- **Aufgabenstellung**
Wie geht der Bericht über die DFB-Elf vor dem Achtelfinale nach seinem letzten Satz weiter? Setze ihn fort.

- **Lesetext**

===============

Packt die DFB-Elf die "Three Lions"? "Wembley liegt uns"

Das muss man dieser schlingernden Nationalelf und jedem einzelnen Spieler lassen: Sie haben das beinahe schon gesunkene Schiff nochmal an Land gezogen, das Ufer des Achtelfinals (Dienstag, 18 Uhr live in der ARD und bei MagentaTV sowie im AZ-Liveticker) erreicht, als nur in weiter Ferne Land in Sicht war.
Moral und Wille wurden belohnt
Sie haben gegen alle Widerstände, gegen die widerborstigen Ungarn und vor allem gegen sich selbst, sprich die eigenen Unzulänglichkeiten, angekämpft. Sie waren konfus, mussten zittern. Aber sie haben Moral, Wille und Herz gezeigt. Und wurden belohnt.
Die Wasserschlacht von München: Zwei Mal kamen sie gegen Ungarn zurück, nach 0:1 und 1:2. Wieder ein Anrennen, ein Stemmen gegen die Niederlage - zum dritten Mal in drei Vorrundenpartien geriet man in Rückstand.

===============

- **Aufgeführte Daten**
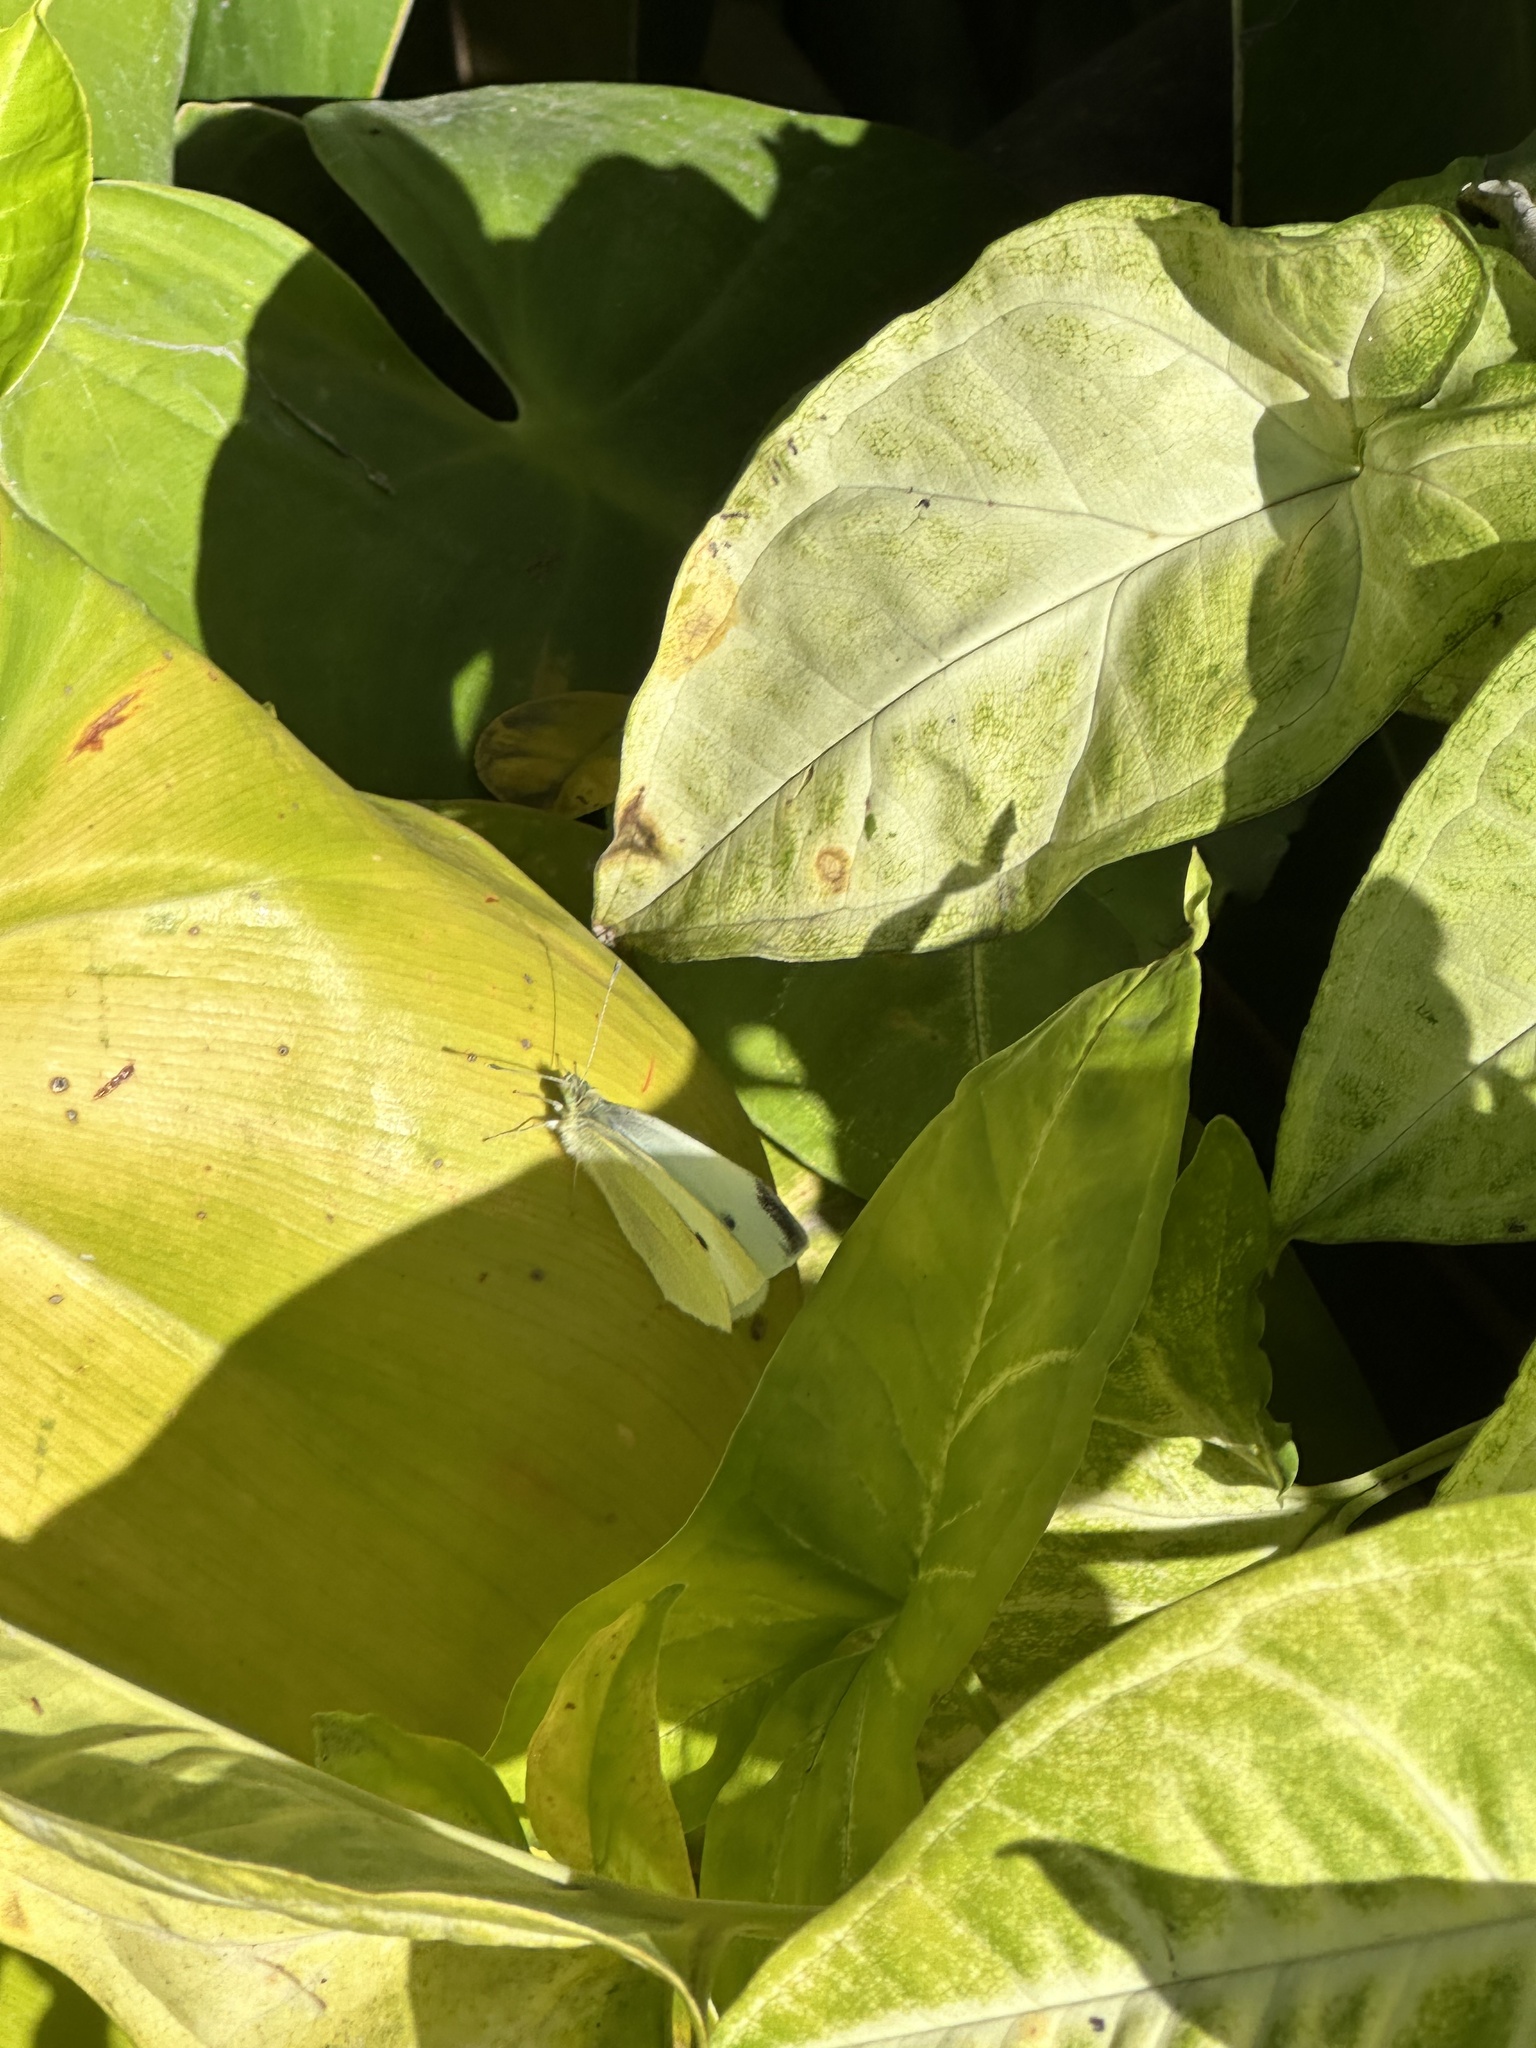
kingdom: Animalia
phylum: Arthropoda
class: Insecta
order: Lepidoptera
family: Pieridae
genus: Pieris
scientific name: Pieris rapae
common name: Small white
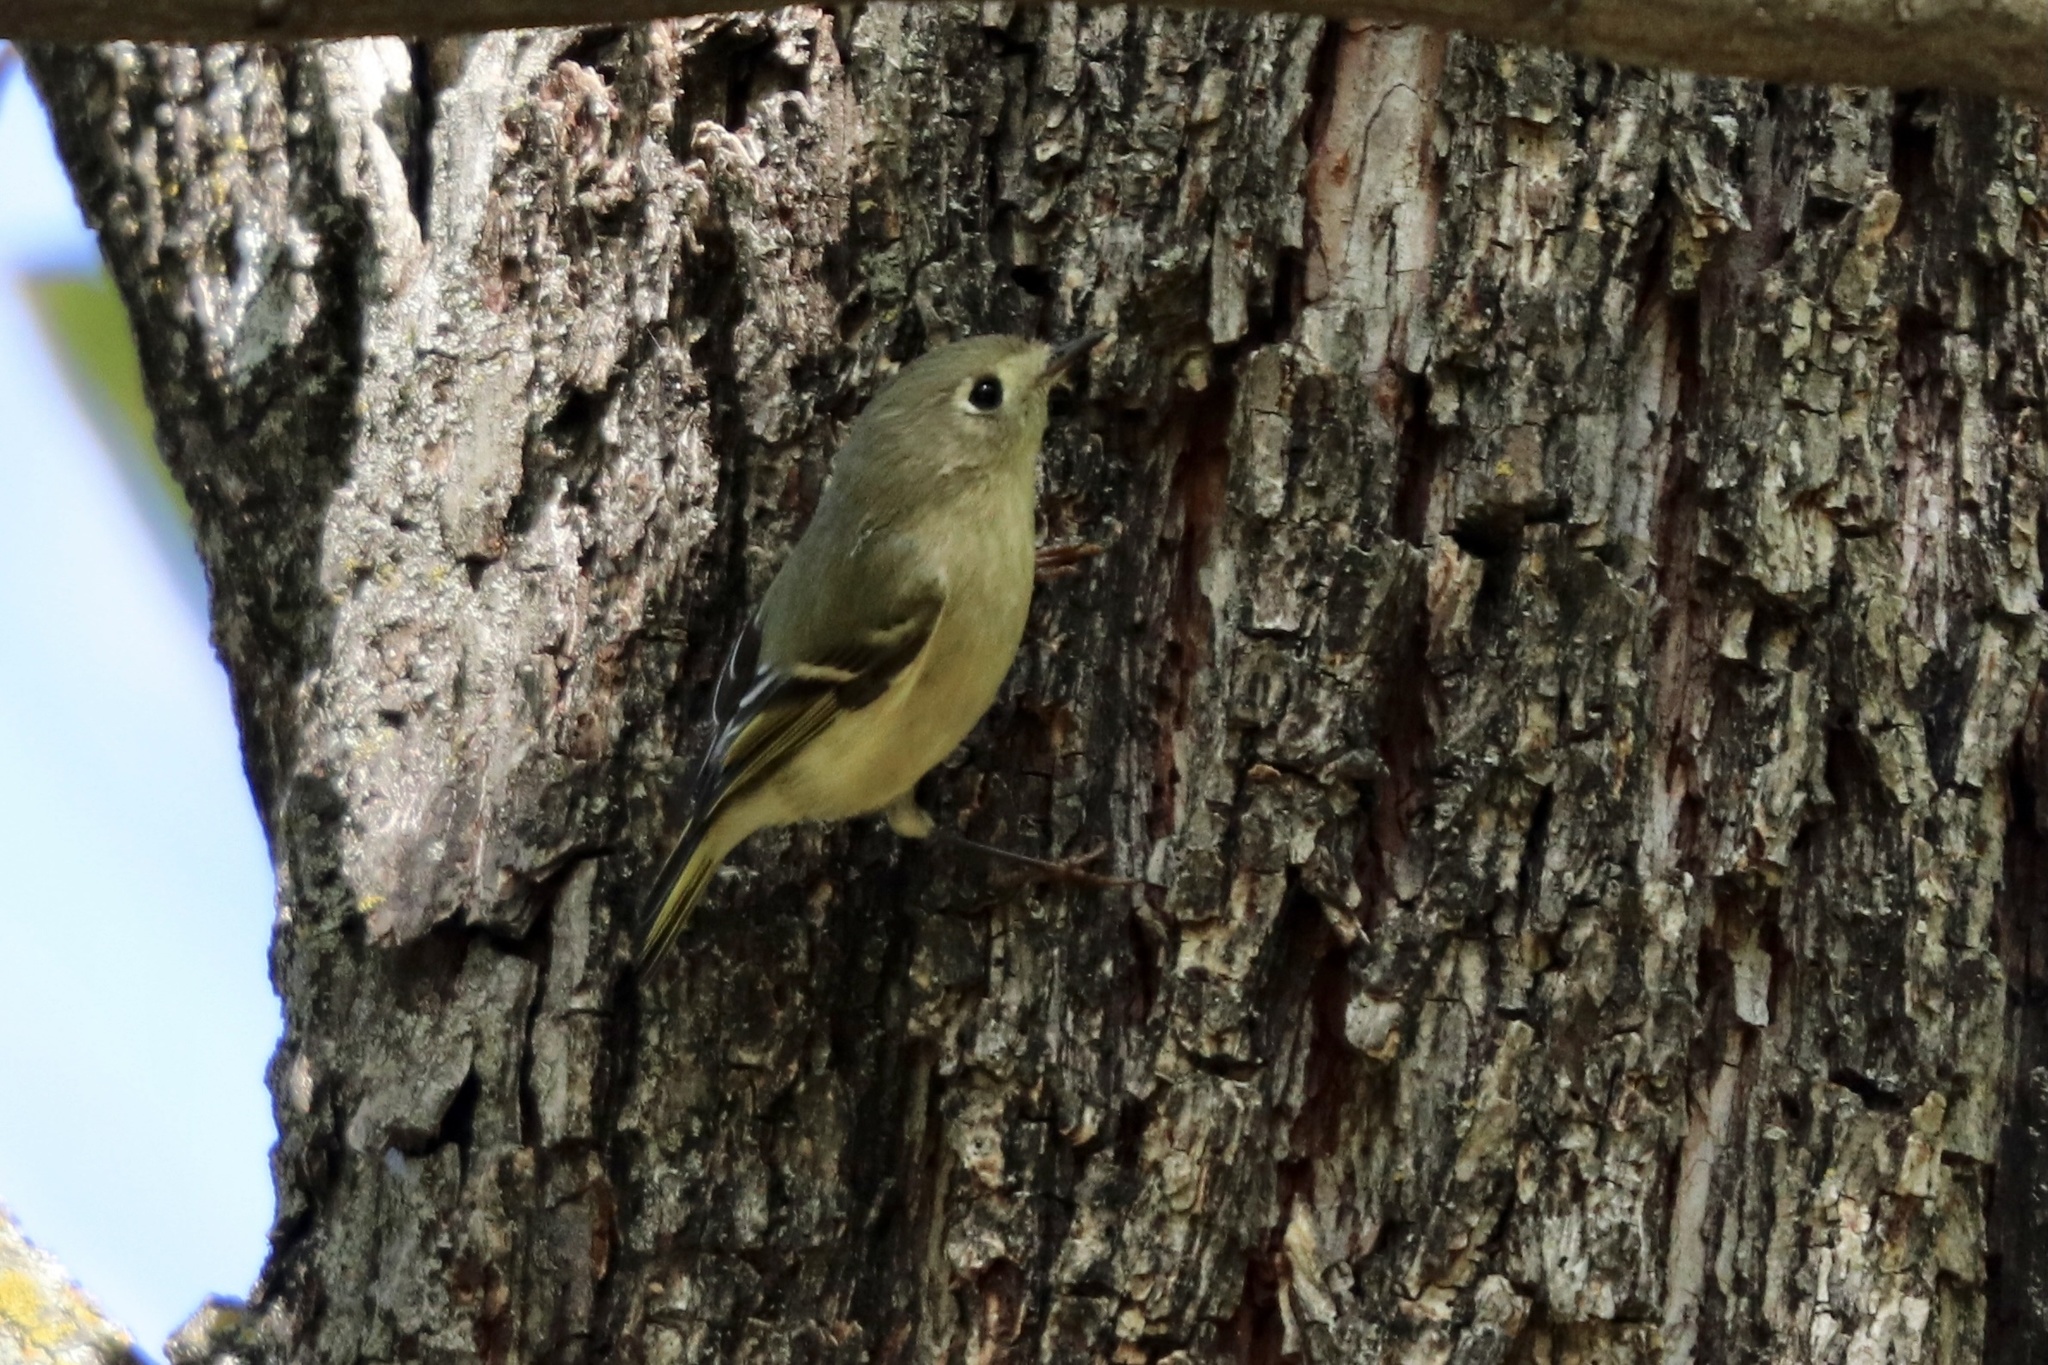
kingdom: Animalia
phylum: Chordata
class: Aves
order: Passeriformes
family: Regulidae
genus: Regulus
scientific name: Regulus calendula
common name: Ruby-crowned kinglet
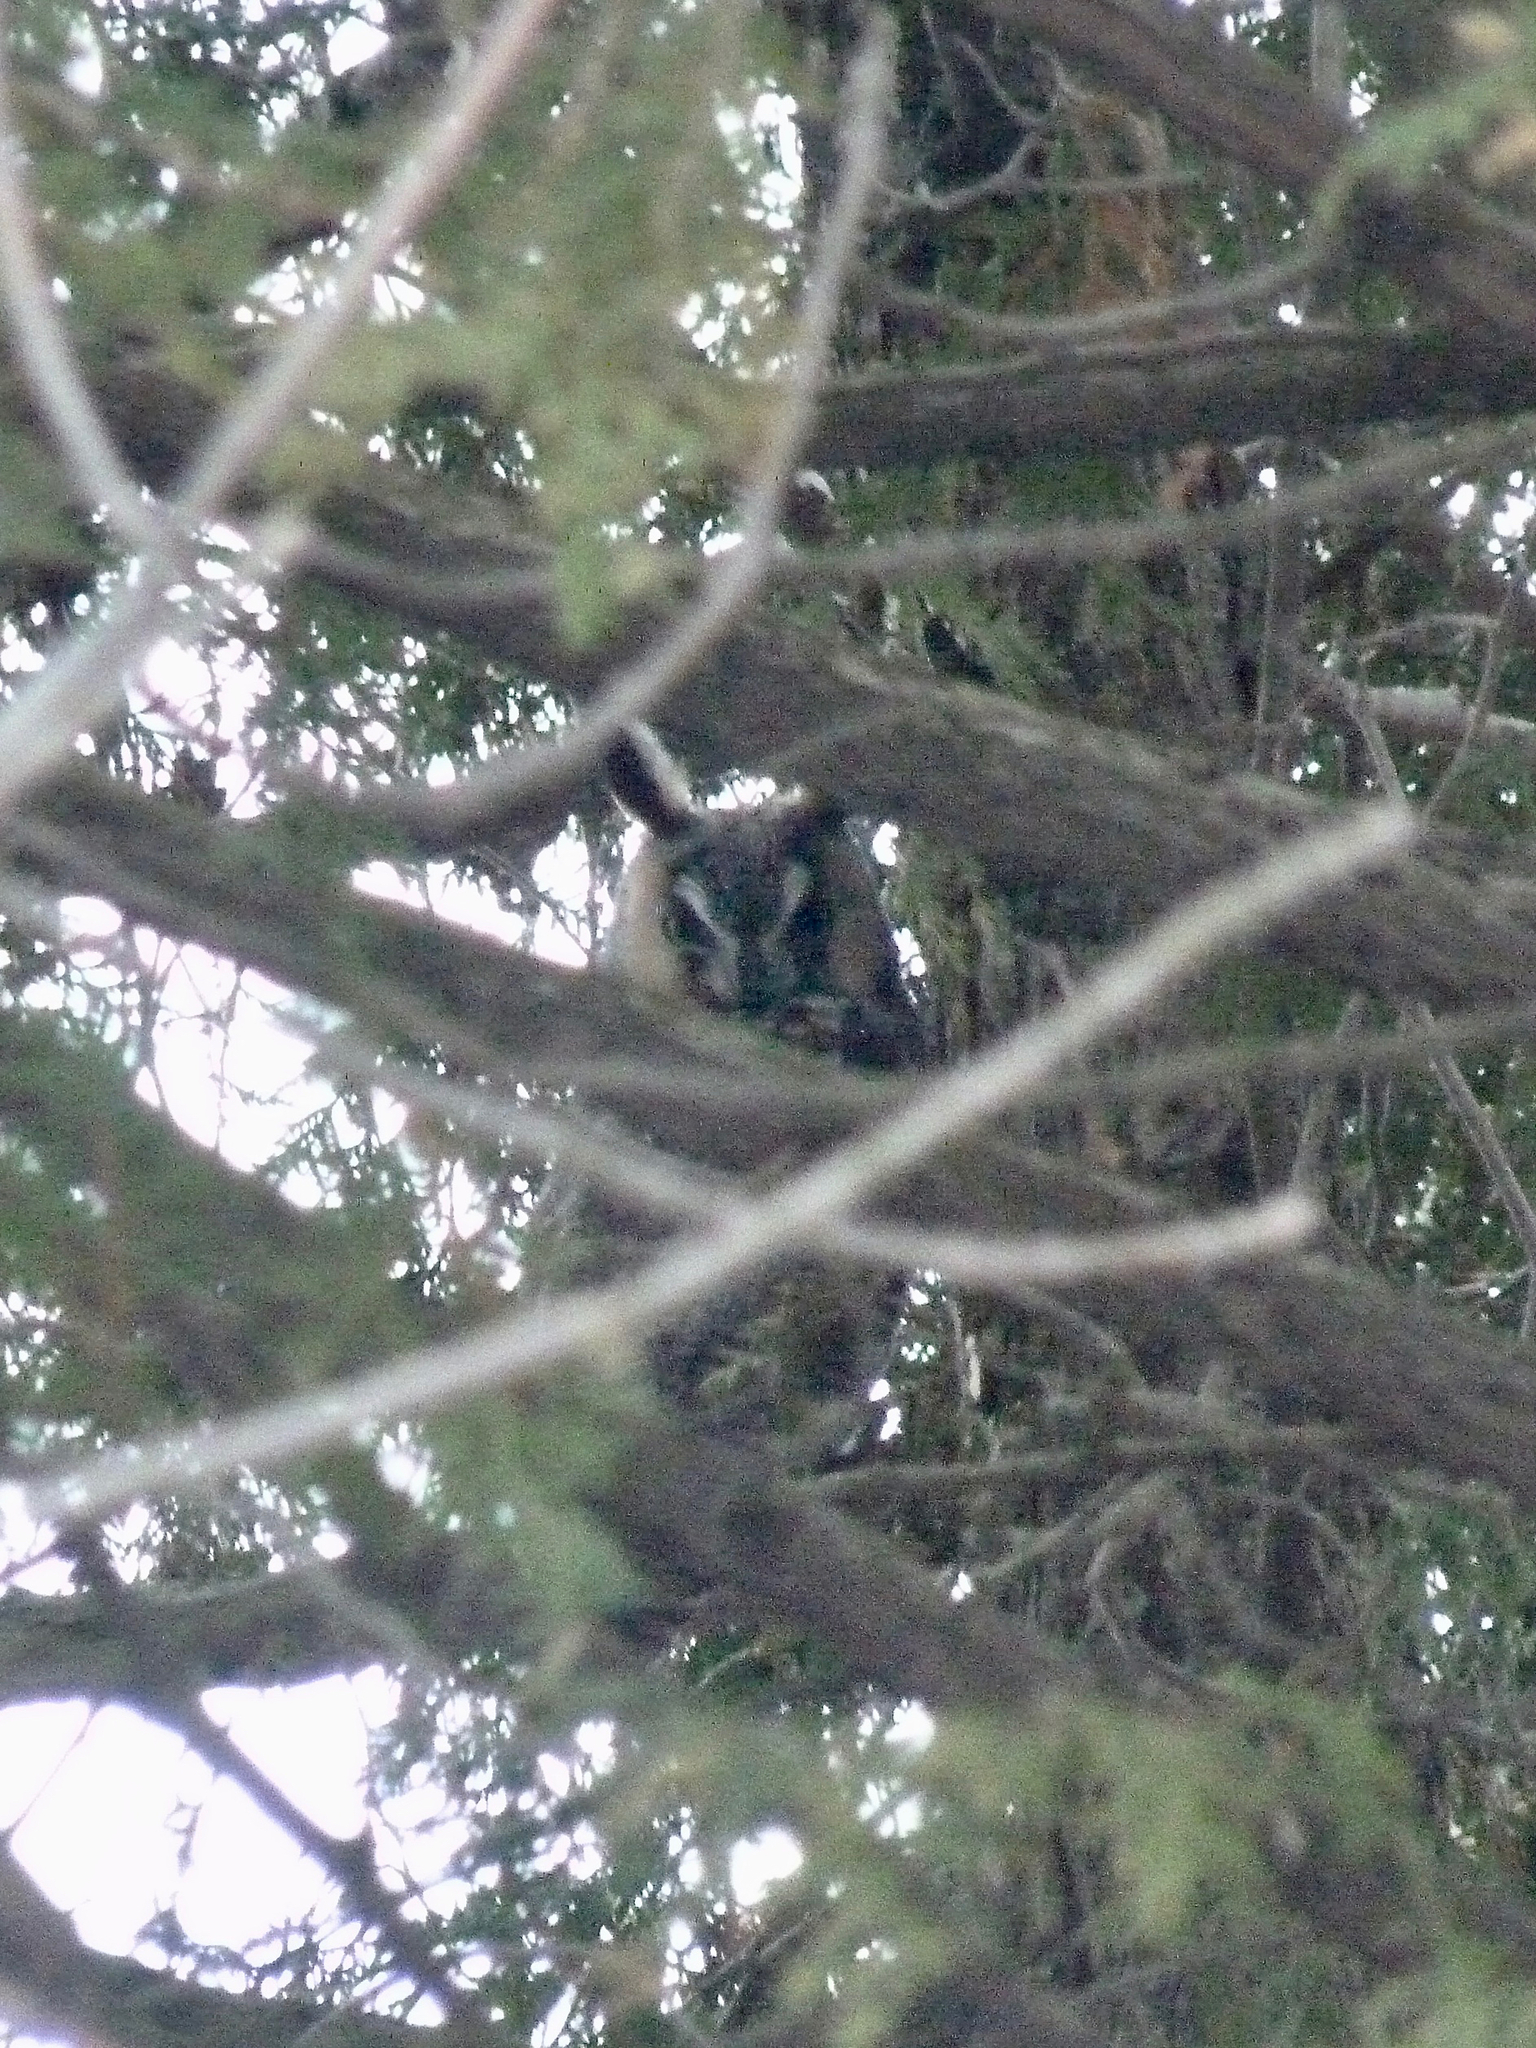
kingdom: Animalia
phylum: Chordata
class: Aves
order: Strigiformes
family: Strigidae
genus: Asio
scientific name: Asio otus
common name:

===============

- **Lösung**
Verdientes, aber glückliches Remis gegen Ungarn
Was beim 0:1 gegen Frankreich nicht glückte, klappte beim 4:2 gegen Portugal überzeugend und mündete gegen Ungarn in ein verdientes, aber doch glückliches Remis, das man jetzt psychologisch in einen Erfolg ummünzen will.
Ein Erlebnis, das bei der durchs nervliche Stahlbad gegangenen Mannschaft nun einen ganz speziellen (Knall-)Effekt für den Rest der EM auslösen könnte.
Nationalmannschaft kurz vor dem Euro-Exit
Das DFB-Team stand kurz vor dem Euro-Exit, der zugleich nach 15 Amtsjahren das Ende der Zeit von Joachim Löw als Bundestrainer bedeutet hätte. Es wäre der schlimmstmögliche Abgang gewesen. Abgehakt, verdrängt. Weiter geht's.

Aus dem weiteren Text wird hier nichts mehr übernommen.